I had the story, bit by bit, from various people, and as generally happens in such cases, each time it was a different story.
If you know Starkfield, Massachusetts, you know the post office, and you must have seen Ethan Frome drive up to it, drop the reins on his hollow-backed bay, and drag himself across the brick pavement, and you must have asked who he was.
It was there that, several years ago, I saw him for the first time; and the sight pulled me up sharp. Even then he was the most striking figure in Starkfield, though he was but the ruin of a man. It was not so much his great height that marked him, for the “natives” were easily singled out by their lank longitude from the stockier foreign breed: it was the careless powerful look he had, despite a lameness checking each step like the jerk of a chain. There was something bleak and unapproachable in his face, and he was so stiffened and grizzled that I took him for an old man and was surprised to hear that he was not more than fifty-two.

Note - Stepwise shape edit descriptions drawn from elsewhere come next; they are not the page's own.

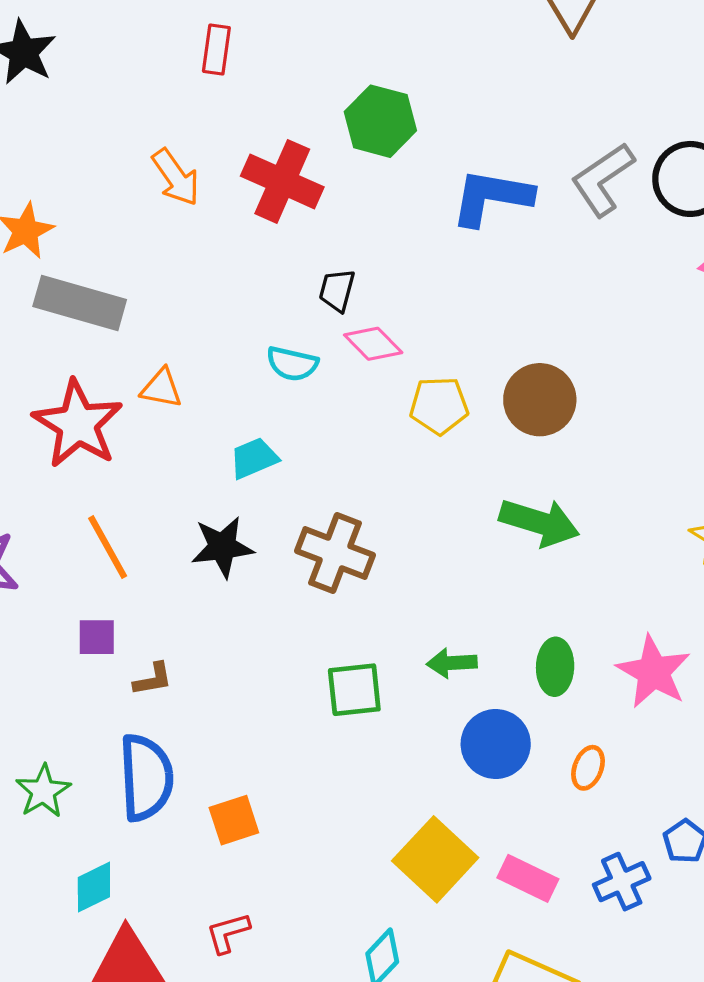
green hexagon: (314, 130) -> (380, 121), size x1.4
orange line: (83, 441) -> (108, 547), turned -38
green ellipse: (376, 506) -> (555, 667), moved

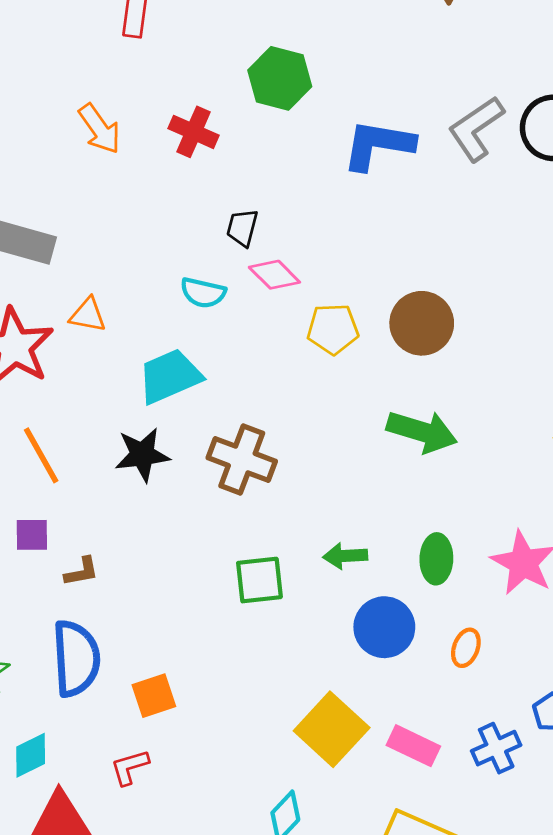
red cross: (282, 181) -> (194, 132), size x0.7
cyan trapezoid: (254, 458) -> (170, 376), size x1.5
red L-shape: (228, 933) -> (130, 767), moved

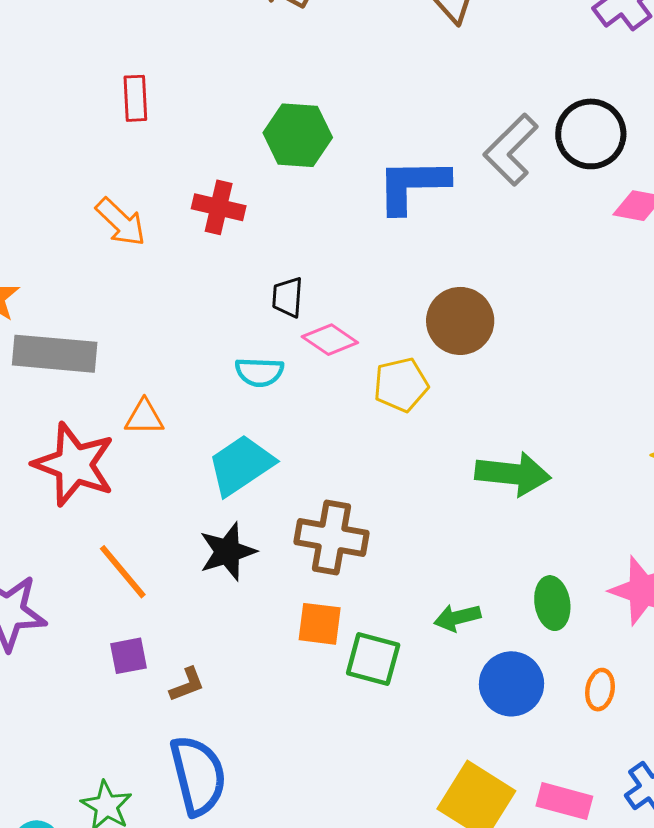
brown circle: (422, 323) -> (460, 321), moved
green square: (259, 580) -> (373, 659), turned 32
orange square: (154, 696) -> (320, 624), moved, turned 36

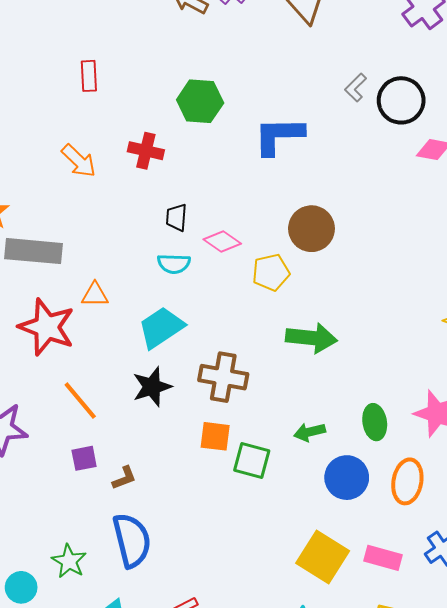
gray L-shape: (511, 150) -> (356, 88), moved, size x0.6
black trapezoid: (288, 297) -> (176, 217), moved
green arrow: (513, 474) -> (311, 338), moved
orange ellipse: (600, 690) -> (407, 481), size x1.6

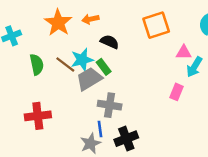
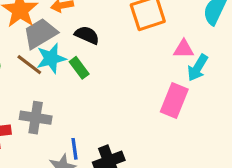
gray trapezoid: (89, 79) -> (40, 33), moved
pink rectangle: (176, 92) -> (174, 101), size x1.5
gray cross: (110, 105) -> (36, 118), moved

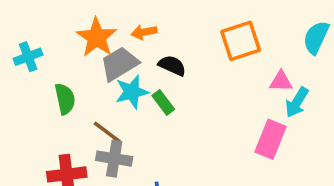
brown line: (29, 65) -> (107, 132), moved

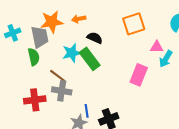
orange star: (97, 37) -> (52, 22), turned 30
gray trapezoid: (119, 64) -> (40, 37), moved, turned 110
green rectangle: (163, 102) -> (90, 59), size x1.6
pink rectangle: (270, 139) -> (139, 75), moved

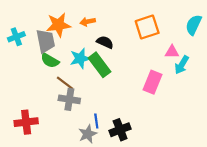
green semicircle: (34, 57) -> (50, 61), moved, turned 132
red cross: (35, 100) -> (26, 122), moved

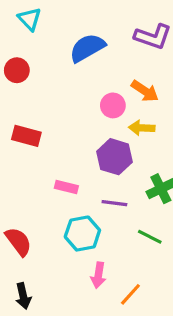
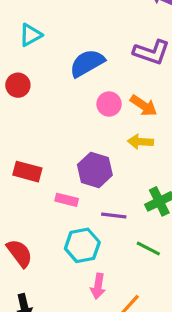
cyan triangle: (30, 19) -> (30, 35), turned 45
pink circle: (113, 105) -> (109, 104), moved
red rectangle: (26, 136) -> (27, 172), moved
purple hexagon: (114, 157) -> (95, 170), moved

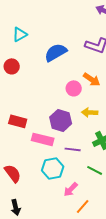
pink circle: (109, 104) -> (74, 88), moved
yellow arrow: (140, 142) -> (90, 112), moved
pink rectangle: (67, 200) -> (43, 139), size x1.5
pink arrow: (98, 286) -> (71, 189), moved, turned 35

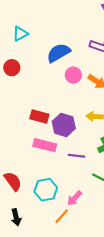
pink circle: (74, 88) -> (73, 75), moved
red rectangle: (18, 121) -> (39, 116), moved
cyan hexagon: (53, 168) -> (46, 190), moved
orange line: (83, 206) -> (62, 216), moved

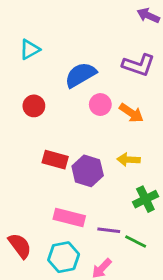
red circle: (12, 68) -> (34, 106), moved
pink rectangle: (45, 145) -> (69, 218), moved
purple line: (77, 156) -> (109, 230), moved

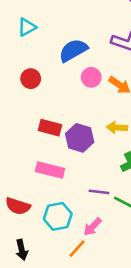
pink rectangle: (69, 218) -> (50, 170), moved
red semicircle: (20, 246) -> (18, 206), turned 145

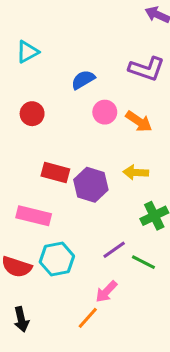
blue semicircle: (73, 50) -> (83, 80), size x0.7
pink rectangle: (50, 170) -> (34, 216), moved
purple line: (99, 192) -> (114, 250), turned -42
cyan hexagon: (58, 216) -> (57, 259), moved

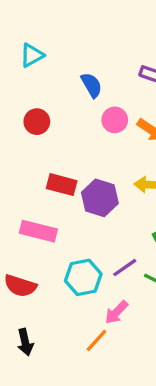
blue semicircle: (83, 80) -> (92, 85), turned 90
cyan hexagon: (57, 259) -> (83, 277), moved

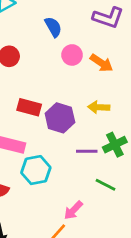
purple line: (125, 268) -> (87, 151), moved, turned 35
cyan hexagon: (83, 277) -> (36, 170), moved

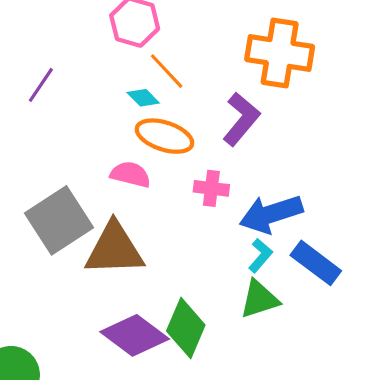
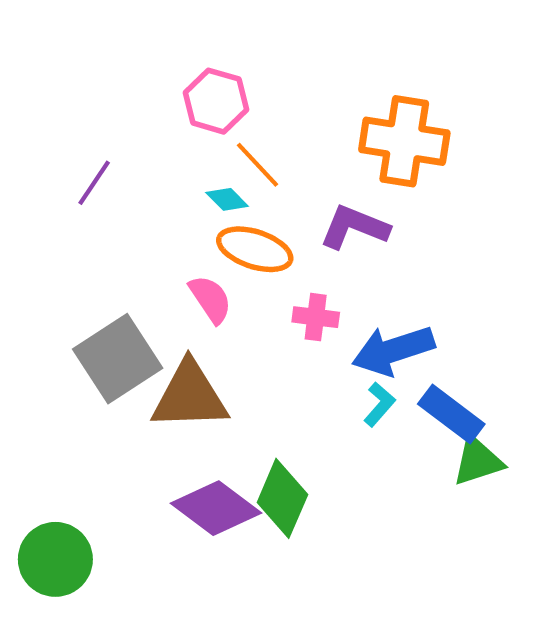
purple L-shape: (241, 119) -> (354, 227), turned -108
pink semicircle: (130, 174) -> (210, 299), turned 42
green triangle: (259, 299) -> (478, 461), moved

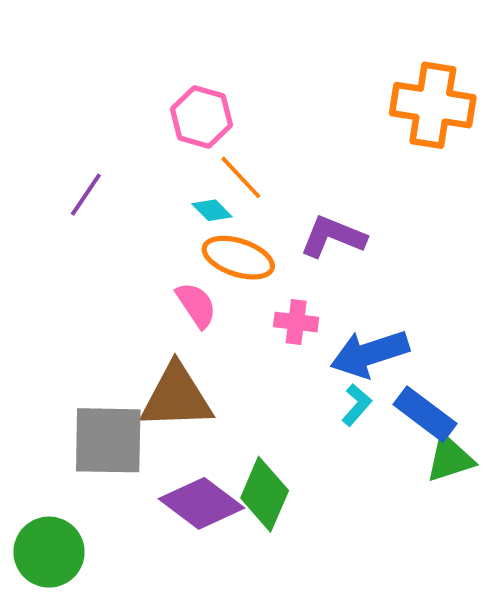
orange cross: (404, 141) -> (433, 105), moved
gray square: (118, 359) -> (108, 440), moved, turned 34

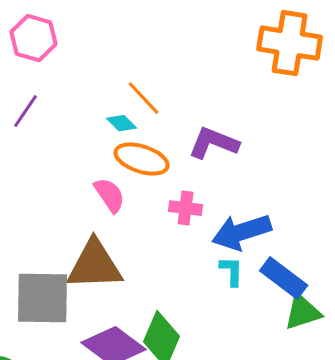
pink hexagon: (201, 117) -> (34, 38), moved
cyan L-shape: (357, 405) -> (232, 271), turned -40

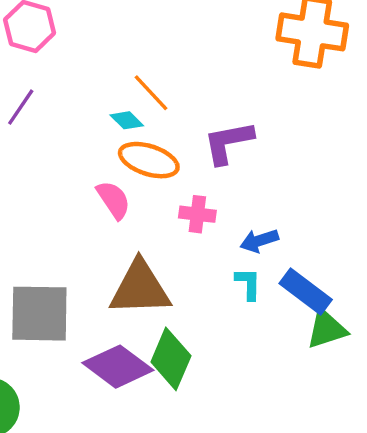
purple L-shape: (214, 143) -> (228, 142), turned -33
blue arrow: (242, 232) -> (259, 241), size x0.6
brown triangle: (95, 265) -> (140, 288), moved

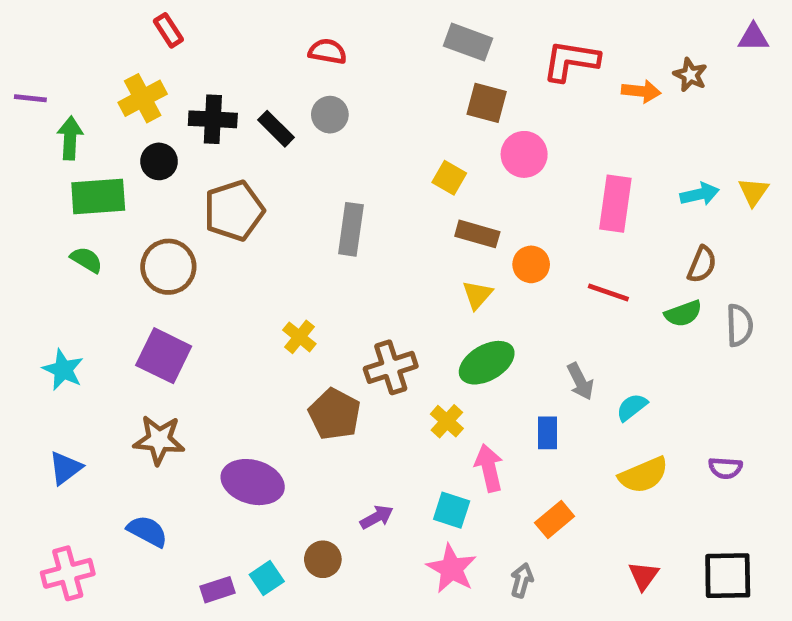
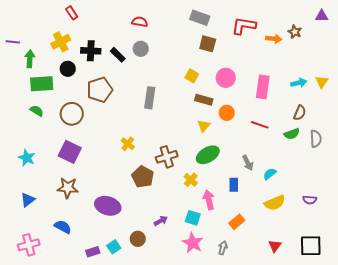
pink circle: (524, 154) -> (226, 78), moved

“He’s looked that way ever since he had his smash-up, and that’s twenty-four years ago come next February,” said Harmon Gow, who had driven the stage from Bettsbridge to Starkfield in pre-trolley days and knew the chronicle of all the families on his line.
The “smash-up”, I gathered, had, besides drawing the red gash across Ethan Frome’s forehead, so shortened and warped his right side that it cost him a visible effort to take the few steps from his buggy to the post-office window. He used to drive in from his farm every day at about noon, and I often passed him on the porch or stood beside him while we waited on the motions of the distributing hand behind the grating. I noticed that, though he came so punctually, he seldom received anything but a copy of the Bettsbridge Eagle, which he put without a glance into his sagging pocket. At intervals, however, the postmaster would hand him an envelope addressed to Mrs. Zeena-Frome, and usually bearing conspicuously in the upper left-hand corner the address of some manufacturer of patent medicine.
Everyone in Starkfield knew him and gave him a greeting tempered to his own grave bearing, but his taciturnity was respected and it was only on rare occasions that one of the older men of the place detained him for a word. When this happened, he would listen quietly, his blue eyes on the speaker’s face, and answer in so low a tone that his words never reached me; then he would climb stiffly into his buggy, gather up the reins in his left hand and drive slowly away toward his farm.